In this example, scratches (Defect Class 3) and Large Particles (Defect Class 2) are very visually distinct. One is long and skinny, and the other is a big dark blob. However your process might categorize both of these defects as “Surface Defect.” If you created a single “Surface Defect” class that contained both of these examples, the model might take a long time to train, with many hundreds of image examples, before it performs well. This is because those defects look as different to the AI as they do to us.

For this reason, it is recommended that you classify based on visual presentation of defects, rather than a strict class naming convention based on a one-to-one mapping of your process categorizations. Usually, the two are one and the same, since as humans we tend to name things based on how they look. However this isn’t always the case, so it is important to mention. With enough examples, the AI will eventually learn that both of the above fall under a single class, but it could take a long time and many hundreds of examples to train a model that bins this way.

If you label one defect on an image, you must label them all

Another important note when labeling images, and this cannot be stressed enough, if you label a single defect on an image tile, you must label every single defect present on that image tile. There are algorithmic reasons for this, and we wish it weren’t the case because it complicates the training process. By not labeling a defect, you are effectively labeling that object as “not a defect.” This can undermine your previous hard work training that type of defect, and can cause the next iteration of the AI model to miss these defects.

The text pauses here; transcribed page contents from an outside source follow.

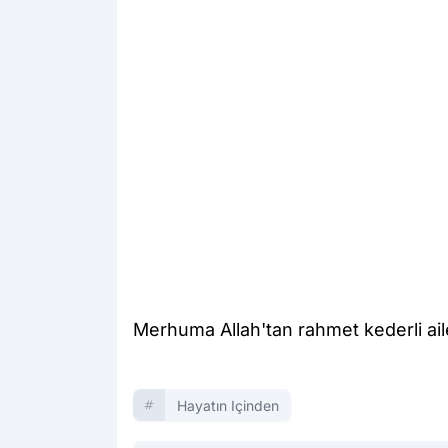
Merhuma Allah'tan rahmet kederli aile
Hayatın Içinden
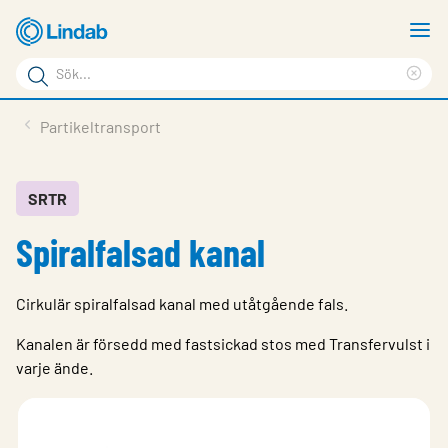
Hoppa
V
till
m
Sökord
huvudinnehållet
Ren
Sök
sök
Produkter
Partikeltransport
på
Lösningar
sajten
Service & Support
SRTR
Spiralfalsad kanal
Hållbarhet
Om Lindab
Cirkulär spiralfalsad kanal med utåtgående fals.
Kontakt
Kanalen är försedd med fastsickad stos med Transfervulst i
Logga in
varje ände.
Choose languge
Sweden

Use the auto-labeler to quickly add new labels

If you have a previous model loaded into the auto-labeler, you can click the auto-labeler button and the model will automatically find everything in the image and add labels. Your model is a work in progress however, so you will usually need to edit a few of its outputs. This is also a convenient way to gauge how well the model is performing so far. Initially, all the labels will be purple. Once you accept them, they will display the color that corresponds to each of your classes.

Once you have labeled all of your newly added defects, it is time to incorporate those new defects into your model by training again. Check that you have loaded your previous resnet50 model from your last version (or the starter model). It is recommended to train 50 to 100 epochs when incorporating a new batch of examples. Then, click Train Project.

The training process can take some time, and duration is largely a function of the available GPU power on your system. If training takes more than 1 day, contact Nanotronics support. On most standard new Nanotronics systems, 50-100 epochs should take 1-3 hours to completely train. When it completes, a window should appear notifying you that training is complete. The command prompt will also state that training is complete, and that it reached the number of epochs specified when setting up the model within nTelligence.